Dalle identità di genere e dai modi di attuare la sessualità nascono infatti delle tensioni nello spazio pubblico che portano alla luce atteggiamenti umilianti e ideologie sessiste.
Nel trattamento che ricevono le persone, nella cura della loro diversità è in gioco il rispetto – o meno – della loro autonomia.
Inoltre, una società democratica ed egualitaria potrebbe forse umiliare legittimamente un omosessuale o un travestito?
Paula Viturro è una studiosa che si è occupata di queste problematiche, le quali mostrano pregiudizi e comportamenti discriminatori molto diffusi, naturalizzati, da tanto sono ormai radicati, invisibili e non percepiti come tali nella società.

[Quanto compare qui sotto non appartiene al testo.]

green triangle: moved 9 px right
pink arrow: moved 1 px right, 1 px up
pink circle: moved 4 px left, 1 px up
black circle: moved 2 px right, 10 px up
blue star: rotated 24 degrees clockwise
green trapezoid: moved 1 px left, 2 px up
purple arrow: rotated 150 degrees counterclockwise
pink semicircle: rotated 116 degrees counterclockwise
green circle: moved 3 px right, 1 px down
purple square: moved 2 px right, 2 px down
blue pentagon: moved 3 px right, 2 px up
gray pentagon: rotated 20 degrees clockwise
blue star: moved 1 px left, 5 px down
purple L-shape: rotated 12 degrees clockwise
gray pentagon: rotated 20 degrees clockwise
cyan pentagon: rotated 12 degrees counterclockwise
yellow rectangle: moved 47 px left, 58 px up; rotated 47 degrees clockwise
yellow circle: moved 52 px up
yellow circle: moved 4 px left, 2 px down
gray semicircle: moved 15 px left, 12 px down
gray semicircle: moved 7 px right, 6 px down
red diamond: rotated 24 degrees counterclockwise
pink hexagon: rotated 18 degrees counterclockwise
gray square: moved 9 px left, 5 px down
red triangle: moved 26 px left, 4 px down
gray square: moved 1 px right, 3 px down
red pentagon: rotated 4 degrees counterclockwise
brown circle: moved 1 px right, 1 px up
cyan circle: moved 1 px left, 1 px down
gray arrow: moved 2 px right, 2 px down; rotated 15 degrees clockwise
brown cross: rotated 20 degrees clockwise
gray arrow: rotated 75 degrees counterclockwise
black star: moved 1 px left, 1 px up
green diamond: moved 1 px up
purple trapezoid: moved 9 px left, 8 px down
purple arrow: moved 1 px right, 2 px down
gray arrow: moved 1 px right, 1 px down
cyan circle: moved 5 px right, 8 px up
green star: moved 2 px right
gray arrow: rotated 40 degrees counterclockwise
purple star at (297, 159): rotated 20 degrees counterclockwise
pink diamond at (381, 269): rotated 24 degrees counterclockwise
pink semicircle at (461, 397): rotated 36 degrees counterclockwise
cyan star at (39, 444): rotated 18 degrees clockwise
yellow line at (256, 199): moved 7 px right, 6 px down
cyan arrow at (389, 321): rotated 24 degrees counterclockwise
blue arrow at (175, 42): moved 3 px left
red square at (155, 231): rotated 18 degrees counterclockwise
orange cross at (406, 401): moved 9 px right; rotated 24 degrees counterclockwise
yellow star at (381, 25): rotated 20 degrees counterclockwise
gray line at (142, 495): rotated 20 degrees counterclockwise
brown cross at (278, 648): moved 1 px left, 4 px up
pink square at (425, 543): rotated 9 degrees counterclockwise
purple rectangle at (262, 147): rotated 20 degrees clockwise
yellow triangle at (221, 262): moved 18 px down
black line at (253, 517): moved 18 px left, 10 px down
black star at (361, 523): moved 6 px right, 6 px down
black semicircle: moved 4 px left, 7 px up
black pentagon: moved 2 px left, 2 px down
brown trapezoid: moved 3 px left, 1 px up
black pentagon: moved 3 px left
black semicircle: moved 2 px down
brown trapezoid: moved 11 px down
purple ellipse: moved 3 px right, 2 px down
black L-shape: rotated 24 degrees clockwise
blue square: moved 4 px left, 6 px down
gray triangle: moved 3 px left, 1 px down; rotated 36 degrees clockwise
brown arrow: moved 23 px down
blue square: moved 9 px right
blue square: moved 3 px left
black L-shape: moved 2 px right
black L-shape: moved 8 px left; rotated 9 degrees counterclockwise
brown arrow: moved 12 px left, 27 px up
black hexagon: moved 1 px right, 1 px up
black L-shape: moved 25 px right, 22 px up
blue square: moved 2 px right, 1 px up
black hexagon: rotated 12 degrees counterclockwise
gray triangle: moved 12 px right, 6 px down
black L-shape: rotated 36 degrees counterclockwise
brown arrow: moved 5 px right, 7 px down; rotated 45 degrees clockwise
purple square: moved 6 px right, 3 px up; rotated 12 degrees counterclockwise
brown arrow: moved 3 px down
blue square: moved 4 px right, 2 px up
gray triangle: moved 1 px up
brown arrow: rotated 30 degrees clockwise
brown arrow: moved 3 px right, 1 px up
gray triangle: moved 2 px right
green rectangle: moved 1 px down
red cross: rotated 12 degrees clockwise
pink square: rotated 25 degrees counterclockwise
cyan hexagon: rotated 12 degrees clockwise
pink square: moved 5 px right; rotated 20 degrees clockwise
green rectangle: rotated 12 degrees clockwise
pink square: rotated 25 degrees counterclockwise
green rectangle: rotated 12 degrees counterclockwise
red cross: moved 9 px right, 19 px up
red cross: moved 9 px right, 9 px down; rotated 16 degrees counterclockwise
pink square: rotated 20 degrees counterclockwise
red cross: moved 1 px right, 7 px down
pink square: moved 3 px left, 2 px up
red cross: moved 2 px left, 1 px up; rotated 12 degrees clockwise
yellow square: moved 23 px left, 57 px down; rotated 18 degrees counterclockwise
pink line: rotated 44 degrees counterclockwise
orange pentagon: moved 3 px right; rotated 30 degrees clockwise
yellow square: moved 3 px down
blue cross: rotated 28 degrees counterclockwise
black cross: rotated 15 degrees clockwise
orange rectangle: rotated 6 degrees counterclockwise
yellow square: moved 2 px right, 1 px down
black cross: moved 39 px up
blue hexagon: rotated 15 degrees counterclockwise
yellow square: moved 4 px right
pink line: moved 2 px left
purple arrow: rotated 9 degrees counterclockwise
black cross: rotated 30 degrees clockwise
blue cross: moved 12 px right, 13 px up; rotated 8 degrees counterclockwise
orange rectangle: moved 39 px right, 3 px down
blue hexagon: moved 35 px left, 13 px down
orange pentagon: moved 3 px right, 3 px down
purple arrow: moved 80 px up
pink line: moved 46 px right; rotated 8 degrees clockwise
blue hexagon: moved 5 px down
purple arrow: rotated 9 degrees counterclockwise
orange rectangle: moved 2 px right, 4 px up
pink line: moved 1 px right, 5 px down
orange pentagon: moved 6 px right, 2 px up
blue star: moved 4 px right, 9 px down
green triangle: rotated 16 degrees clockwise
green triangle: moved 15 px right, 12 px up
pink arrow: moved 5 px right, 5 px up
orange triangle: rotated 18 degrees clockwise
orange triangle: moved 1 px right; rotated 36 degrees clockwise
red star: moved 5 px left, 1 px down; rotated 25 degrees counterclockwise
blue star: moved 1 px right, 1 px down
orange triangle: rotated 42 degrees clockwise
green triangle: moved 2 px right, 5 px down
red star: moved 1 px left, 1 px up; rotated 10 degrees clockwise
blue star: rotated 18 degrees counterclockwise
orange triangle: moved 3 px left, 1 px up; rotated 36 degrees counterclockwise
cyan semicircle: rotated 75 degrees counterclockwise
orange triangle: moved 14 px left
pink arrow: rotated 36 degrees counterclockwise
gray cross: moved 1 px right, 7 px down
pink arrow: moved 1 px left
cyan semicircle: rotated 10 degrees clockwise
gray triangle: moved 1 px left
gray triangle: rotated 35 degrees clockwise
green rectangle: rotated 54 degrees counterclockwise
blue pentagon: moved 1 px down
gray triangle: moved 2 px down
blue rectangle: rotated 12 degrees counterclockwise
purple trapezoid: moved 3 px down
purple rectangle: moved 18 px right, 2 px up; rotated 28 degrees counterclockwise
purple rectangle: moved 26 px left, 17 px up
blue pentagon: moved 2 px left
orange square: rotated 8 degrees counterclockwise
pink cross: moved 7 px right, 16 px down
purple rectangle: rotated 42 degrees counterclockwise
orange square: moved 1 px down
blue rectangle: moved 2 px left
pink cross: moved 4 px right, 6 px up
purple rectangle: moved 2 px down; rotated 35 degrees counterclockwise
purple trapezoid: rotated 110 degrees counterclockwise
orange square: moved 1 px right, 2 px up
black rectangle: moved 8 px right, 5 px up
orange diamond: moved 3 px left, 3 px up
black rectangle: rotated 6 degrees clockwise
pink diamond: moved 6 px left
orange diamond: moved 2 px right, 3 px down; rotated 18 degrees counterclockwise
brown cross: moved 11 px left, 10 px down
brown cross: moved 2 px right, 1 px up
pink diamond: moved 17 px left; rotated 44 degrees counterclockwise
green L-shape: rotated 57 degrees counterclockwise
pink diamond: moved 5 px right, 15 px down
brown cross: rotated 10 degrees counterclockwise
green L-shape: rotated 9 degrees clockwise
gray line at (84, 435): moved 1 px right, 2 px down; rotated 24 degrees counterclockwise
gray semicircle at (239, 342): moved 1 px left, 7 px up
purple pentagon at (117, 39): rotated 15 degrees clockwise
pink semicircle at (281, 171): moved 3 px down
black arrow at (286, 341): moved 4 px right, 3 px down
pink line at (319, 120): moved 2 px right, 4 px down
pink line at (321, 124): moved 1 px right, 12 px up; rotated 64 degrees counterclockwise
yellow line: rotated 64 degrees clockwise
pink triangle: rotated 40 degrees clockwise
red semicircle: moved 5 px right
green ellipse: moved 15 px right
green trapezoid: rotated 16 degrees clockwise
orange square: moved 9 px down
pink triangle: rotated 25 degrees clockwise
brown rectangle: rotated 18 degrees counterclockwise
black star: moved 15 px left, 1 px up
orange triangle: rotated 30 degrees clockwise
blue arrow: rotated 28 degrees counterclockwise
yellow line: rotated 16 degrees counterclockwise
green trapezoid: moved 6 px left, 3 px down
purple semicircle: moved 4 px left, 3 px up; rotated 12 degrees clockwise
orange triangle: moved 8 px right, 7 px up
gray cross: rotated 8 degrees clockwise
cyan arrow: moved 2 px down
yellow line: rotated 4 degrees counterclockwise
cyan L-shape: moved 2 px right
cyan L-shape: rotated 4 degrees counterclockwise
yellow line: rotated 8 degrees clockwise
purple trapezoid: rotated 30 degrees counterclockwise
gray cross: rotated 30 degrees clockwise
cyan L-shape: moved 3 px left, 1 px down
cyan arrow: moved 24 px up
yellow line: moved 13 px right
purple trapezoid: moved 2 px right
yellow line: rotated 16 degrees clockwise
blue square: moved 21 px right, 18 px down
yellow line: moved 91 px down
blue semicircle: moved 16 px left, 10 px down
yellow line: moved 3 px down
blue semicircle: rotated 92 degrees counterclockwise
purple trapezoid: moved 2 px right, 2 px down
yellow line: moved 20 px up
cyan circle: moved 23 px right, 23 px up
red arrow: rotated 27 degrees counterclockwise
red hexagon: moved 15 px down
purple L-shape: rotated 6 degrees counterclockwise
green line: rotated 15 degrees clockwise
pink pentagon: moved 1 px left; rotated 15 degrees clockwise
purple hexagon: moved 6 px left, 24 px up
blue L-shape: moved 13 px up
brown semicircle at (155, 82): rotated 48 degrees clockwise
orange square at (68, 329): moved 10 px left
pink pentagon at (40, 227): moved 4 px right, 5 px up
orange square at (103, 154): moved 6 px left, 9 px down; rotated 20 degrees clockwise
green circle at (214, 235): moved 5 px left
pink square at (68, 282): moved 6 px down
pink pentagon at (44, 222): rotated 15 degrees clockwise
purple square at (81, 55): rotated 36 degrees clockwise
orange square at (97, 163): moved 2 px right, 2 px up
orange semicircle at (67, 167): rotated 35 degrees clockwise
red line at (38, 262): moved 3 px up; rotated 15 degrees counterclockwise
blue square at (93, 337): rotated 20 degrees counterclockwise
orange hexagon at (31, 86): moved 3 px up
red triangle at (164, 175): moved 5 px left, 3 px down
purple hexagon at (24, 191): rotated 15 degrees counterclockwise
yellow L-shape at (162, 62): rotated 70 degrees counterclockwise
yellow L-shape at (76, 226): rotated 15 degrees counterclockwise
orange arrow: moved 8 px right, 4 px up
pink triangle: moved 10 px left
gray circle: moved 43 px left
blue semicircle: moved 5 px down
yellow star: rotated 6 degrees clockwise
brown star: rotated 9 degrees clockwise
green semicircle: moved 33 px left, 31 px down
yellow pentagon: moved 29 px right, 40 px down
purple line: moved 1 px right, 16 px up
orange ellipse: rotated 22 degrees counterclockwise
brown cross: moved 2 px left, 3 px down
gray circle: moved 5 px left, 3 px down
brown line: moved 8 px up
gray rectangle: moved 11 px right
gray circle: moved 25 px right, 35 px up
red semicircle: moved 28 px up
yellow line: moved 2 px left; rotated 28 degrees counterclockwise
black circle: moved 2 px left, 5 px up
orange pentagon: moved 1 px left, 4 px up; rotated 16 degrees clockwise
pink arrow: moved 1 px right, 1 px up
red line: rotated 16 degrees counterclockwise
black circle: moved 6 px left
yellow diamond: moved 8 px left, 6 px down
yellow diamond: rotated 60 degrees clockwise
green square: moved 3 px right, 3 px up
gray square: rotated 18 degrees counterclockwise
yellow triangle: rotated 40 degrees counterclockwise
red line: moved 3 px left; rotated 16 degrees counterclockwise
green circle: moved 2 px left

– Come si attua il controllo sui corpi? C’è una polizia di quartiere che si occupa della sensibilità?
Nella città di Buenos Aires il principale controllo avviene a livello istituzionale ma anche da parte della cittadinanza. Ci sono forti politiche di regolamentazione degli spazi pubblici di tipo segregazionista, escludenti e di stampo poliziesco, che colpiscono quasi esclusivamente persone povere, prevalentemente migranti, donne e travestiti.
Gli abitanti del quartiere sono in gran parte garanti di questo ordine di polizia, e sostengono un concetto di cittadinanza tendente all’esclusione. All’interno, il controllo avviene per un regime di polizia, in molti casi ancora più crudele. In varie province sono ancora in vigore editti e codici di infrazioni che criminalizzano comportamenti come il vestire abiti del sesso opposto e l’offerta di sesso e autorizzano l’azione della polizia senza alcuna garanzia.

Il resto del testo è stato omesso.